Mit einer 55-minütigen Verspätung hob der LASK gestern am Linzer Flughafen ins bosnische Banja Luka ab. Mit dabei an Board für das heutige, sehr wichtige Conference-League-Duell war das beim 2:1 gegen RB Salzburg angeschlagene Trio Branko Jovicic, Sascha Horvath und Valon Berisha.
Drei große Fragezeichen
Trainer Markus Schopp hielt vor dem Abflug aber den Ball flach: „Hinter allen drei steht ein riesiges Fragezeichen!“ Wobei man im schwarz-weißen Lager alles Mögliche unternehmen wird, um das Trio doch fit zu bekommen. Das Duell beim bosnischen Meister ist beinahe ein gefühltes Endspiel für die Linzer, wenn man im Europacup überwintern will.
Erinnerungen an Vorjahr
„Es ist ein Pflichtsieg“, wissen sowohl Schopp als auch Torhüter Jörg Siebenhandl. Guten Grund zur Hoffnung auf einen Sieg gibt die Österreich-Statistik. In den bisherigen acht Duellen gegen ein bosnisches Team siegte man fünfmal bei drei Remis. Darunter auch der LASK mit dem 2:0 und einem hart umkämpften 1:1 gegen Mostar im Vorjahr.

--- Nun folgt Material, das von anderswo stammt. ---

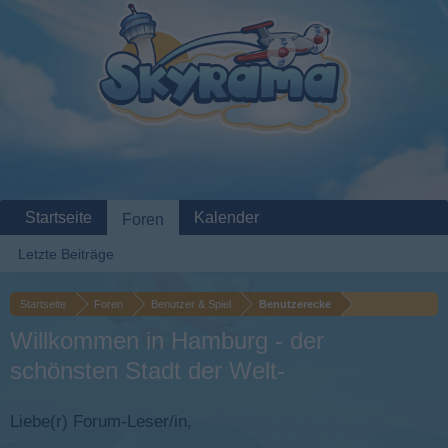
Startseite
Kalender
Foren
Letzte Beiträge
Startseite
Foren
Benutzer & Spiel
Benutzerecke
Willkommen in Hamburg - der
schönsten Stadt der Welt-
Liebe(r) Forum-Leser/in,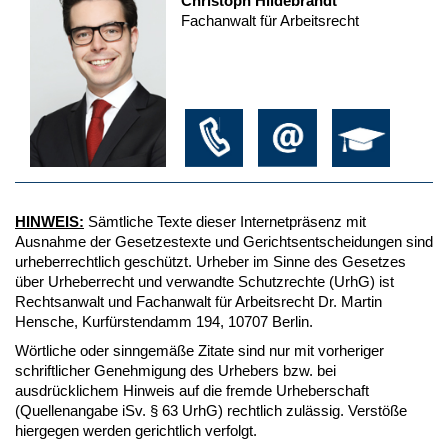
Christoph Hildebrandt
Fachanwalt für Arbeitsrecht
HINWEIS:
Sämtliche Texte dieser Internetpräsenz mit
Ausnahme der Gesetzestexte und Gerichtsentscheidungen sind
urheberrechtlich geschützt. Urheber im Sinne des Gesetzes
über Urheberrecht und verwandte Schutzrechte (UrhG) ist
Rechtsanwalt und Fachanwalt für Arbeitsrecht Dr. Martin
Hensche, Kurfürstendamm 194, 10707 Berlin.
Wörtliche oder sinngemäße Zitate sind nur mit vorheriger
schriftlicher Genehmigung des Urhebers bzw. bei
ausdrücklichem Hinweis auf die fremde Urheberschaft
(Quellenangabe iSv. § 63 UrhG) rechtlich zulässig. Verstöße
hiergegen werden gerichtlich verfolgt.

Trotzdem warnt Schopp: „Banja Luka ist eine spielstarke Mannschaft, die gegen den Ball diszipliniert agiert, wenig Räume zulässt und es geschickt versteht, das eigene Tor zu verteidigen!“ Daher brauche es viel Geduld. Eine Tugend, die die Linzer in den letzten Liga-Spielen ohnehin genug bewiesen hatten. Denn sowohl gegen Altach als auch Salzburg wurde der Sieg in den letzten Minuten eingetütet. Das gibt Auftrieb für heute!